Segment Start: RECORDS FOR PROCESSING
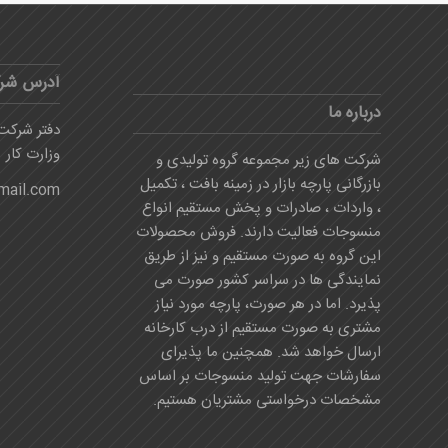
آدرس شر
درباره ما
دفتر شرکت:
وزارت کار
شرکت های زیر مجموعه گروه تولیدی و
بازرگانی پارچه بازار در زمینه بافت ، تکمیل
mail.com
، واردات ، صادرات و پخش مستقیم انواع
منسوجات فعالیت دارند. فروش محصولات
این گروه به صورت مستقیم و نیز از طریق
نمایندگی ها در سراسر کشور صورت می
پذیرد. اما در هر صورت، پارچه مورد نیاز
مشتری به صورت مستقیم از درب کارخانه
ارسال خواهد شد. همچنین ما پذیرای
سفارشات جهت تولید منسوجات بر اساس
مشخصات درخواستی مشتریان هستیم.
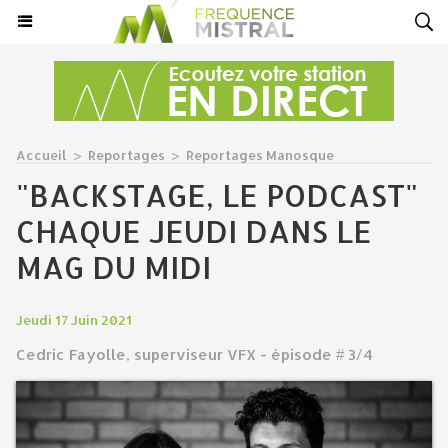
Accueil
>
Reportages
>
Reportages Manosque
"BACKSTAGE, LE PODCAST"
CHAQUE JEUDI DANS LE
MAG DU MIDI
Jeudi 17 Juin 2021
Cedric Fayolle, superviseur VFX - épisode # 3/4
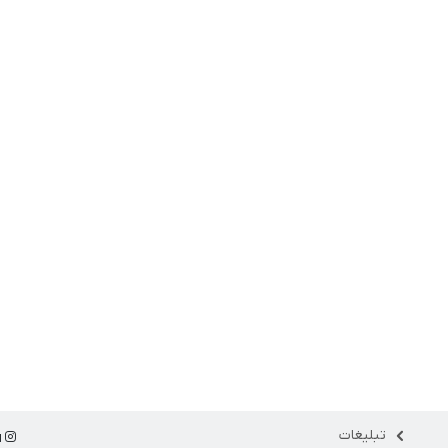
تبلیغات
ا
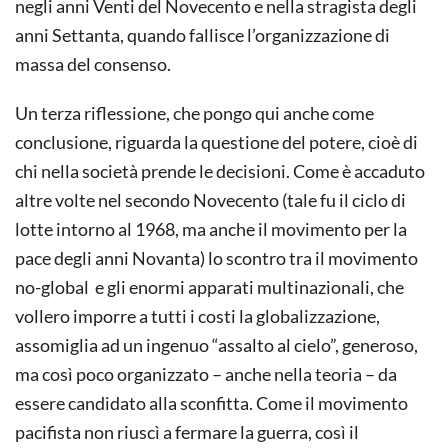
negli anni Venti del Novecento e nella stragista degli
anni Settanta, quando fallisce l’organizzazione di
massa del consenso.
Un terza riflessione, che pongo qui anche come
conclusione, riguarda la questione del potere, cioè di
chi nella società prende le decisioni. Come è accaduto
altre volte nel secondo Novecento (tale fu il ciclo di
lotte intorno al 1968, ma anche il movimento per la
pace degli anni Novanta) lo scontro tra il movimento
no-global e gli enormi apparati multinazionali, che
vollero imporre a tutti i costi la globalizzazione,
assomiglia ad un ingenuo “assalto al cielo”, generoso,
ma così poco organizzato – anche nella teoria – da
essere candidato alla sconfitta. Come il movimento
pacifista non riuscì a fermare la guerra, così il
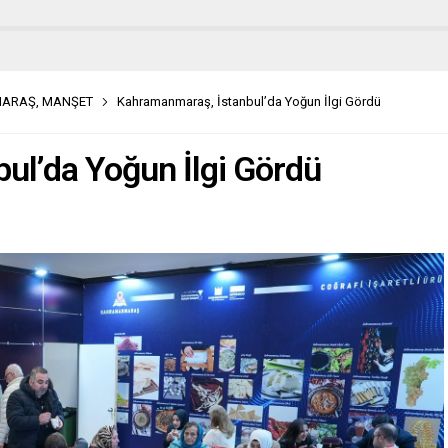
MARAŞ
,
MANŞET
Kahramanmaraş, İstanbul’da Yoğun İlgi Gördü
ul’da Yoğun İlgi Gördü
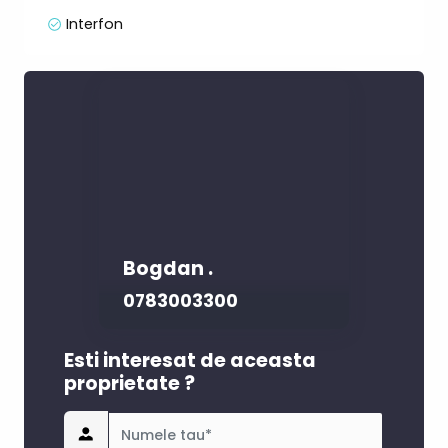
Interfon
Bogdan .
0783003300
Esti interesat de aceasta
proprietate ?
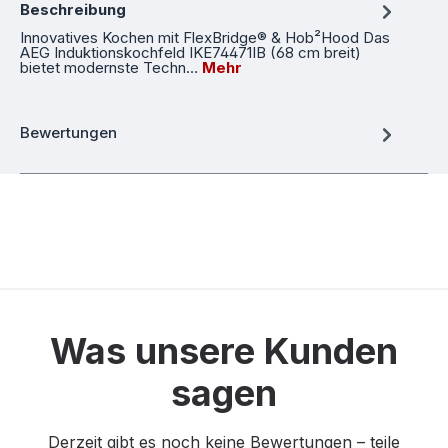
Beschreibung
Innovatives Kochen mit FlexBridge® & Hob²Hood Das
AEG Induktionskochfeld IKE74471IB (68 cm breit)
bietet modernste Techn…
Mehr
Bewertungen
Was unsere Kunden
sagen
Derzeit gibt es noch keine Bewertungen – teile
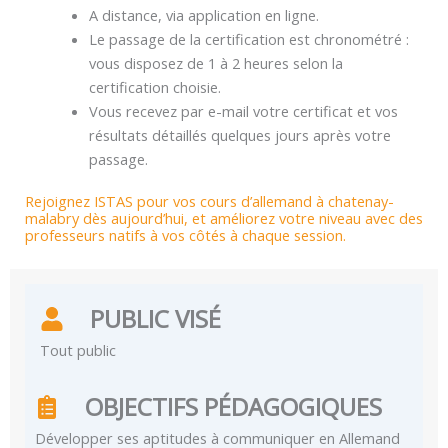
A distance, via application en ligne.
Le passage de la certification est chronométré :
vous disposez de 1 à 2 heures selon la
certification choisie.
Vous recevez par e-mail votre certificat et vos
résultats détaillés quelques jours après votre
passage.
Rejoignez ISTAS pour vos cours d’allemand à chatenay-
malabry dès aujourd’hui, et améliorez votre niveau avec des
professeurs natifs à vos côtés à chaque session.
PUBLIC VISÉ
Tout public
OBJECTIFS PÉDAGOGIQUES
Développer ses aptitudes à communiquer en Allemand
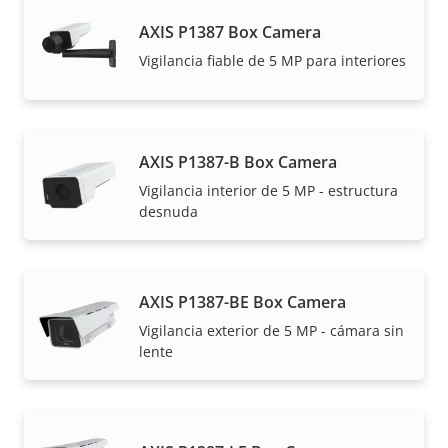
AXIS P1387 Box Camera
Vigilancia fiable de 5 MP para interiores
AXIS P1387-B Box Camera
Vigilancia interior de 5 MP - estructura
desnuda
AXIS P1387-BE Box Camera
Vigilancia exterior de 5 MP - cámara sin
lente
Segment End: RECORDS FOR PROCESSING
(WORK REQUIRED): Send back the data above word for word, with the pictures left out.

(TASK SOLUTION):
آدرس شر
درباره ما
دفتر شرکت:
وزارت کار
شرکت های زیر مجموعه گروه تولیدی و
بازرگانی پارچه بازار در زمینه بافت ، تکمیل
mail.com
، واردات ، صادرات و پخش مستقیم انواع
منسوجات فعالیت دارند. فروش محصولات
این گروه به صورت مستقیم و نیز از طریق
نمایندگی ها در سراسر کشور صورت می
پذیرد. اما در هر صورت، پارچه مورد نیاز
مشتری به صورت مستقیم از درب کارخانه
ارسال خواهد شد. همچنین ما پذیرای
سفارشات جهت تولید منسوجات بر اساس
مشخصات درخواستی مشتریان هستیم.
Accueil
>
Reportages
>
Reportages Manosque
"BACKSTAGE, LE PODCAST"
CHAQUE JEUDI DANS LE
MAG DU MIDI
Jeudi 17 Juin 2021
Cedric Fayolle, superviseur VFX - épisode # 3/4
تبلیغات
ا
negli anni Venti del Novecento e nella stragista degli
anni Settanta, quando fallisce l’organizzazione di
massa del consenso.
Un terza riflessione, che pongo qui anche come
conclusione, riguarda la questione del potere, cioè di
chi nella società prende le decisioni. Come è accaduto
altre volte nel secondo Novecento (tale fu il ciclo di
lotte intorno al 1968, ma anche il movimento per la
pace degli anni Novanta) lo scontro tra il movimento
no-global e gli enormi apparati multinazionali, che
vollero imporre a tutti i costi la globalizzazione,
assomiglia ad un ingenuo “assalto al cielo”, generoso,
ma così poco organizzato – anche nella teoria – da
essere candidato alla sconfitta. Come il movimento
pacifista non riuscì a fermare la guerra, così il
MARAŞ
,
MANŞET
Kahramanmaraş, İstanbul’da Yoğun İlgi Gördü
ul’da Yoğun İlgi Gördü
Interfon
Bogdan .
0783003300
Esti interesat de aceasta
proprietate ?
Beschreibung
Innovatives Kochen mit FlexBridge® & Hob²Hood Das
AEG Induktionskochfeld IKE74471IB (68 cm breit)
bietet modernste Techn…
Mehr
Bewertungen
Was unsere Kunden
sagen
Derzeit gibt es noch keine Bewertungen – teile
A distance, via application en ligne.
Le passage de la certification est chronométré :
vous disposez de 1 à 2 heures selon la
certification choisie.
Vous recevez par e-mail votre certificat et vos
résultats détaillés quelques jours après votre
passage.
Rejoignez ISTAS pour vos cours d’allemand à chatenay-
malabry dès aujourd’hui, et améliorez votre niveau avec des
professeurs natifs à vos côtés à chaque session.
PUBLIC VISÉ
Tout public
OBJECTIFS PÉDAGOGIQUES
Développer ses aptitudes à communiquer en Allemand
AXIS P1387 Box Camera
Vigilancia fiable de 5 MP para interiores
AXIS P1387-B Box Camera
Vigilancia interior de 5 MP - estructura
desnuda
AXIS P1387-BE Box Camera
Vigilancia exterior de 5 MP - cámara sin
lente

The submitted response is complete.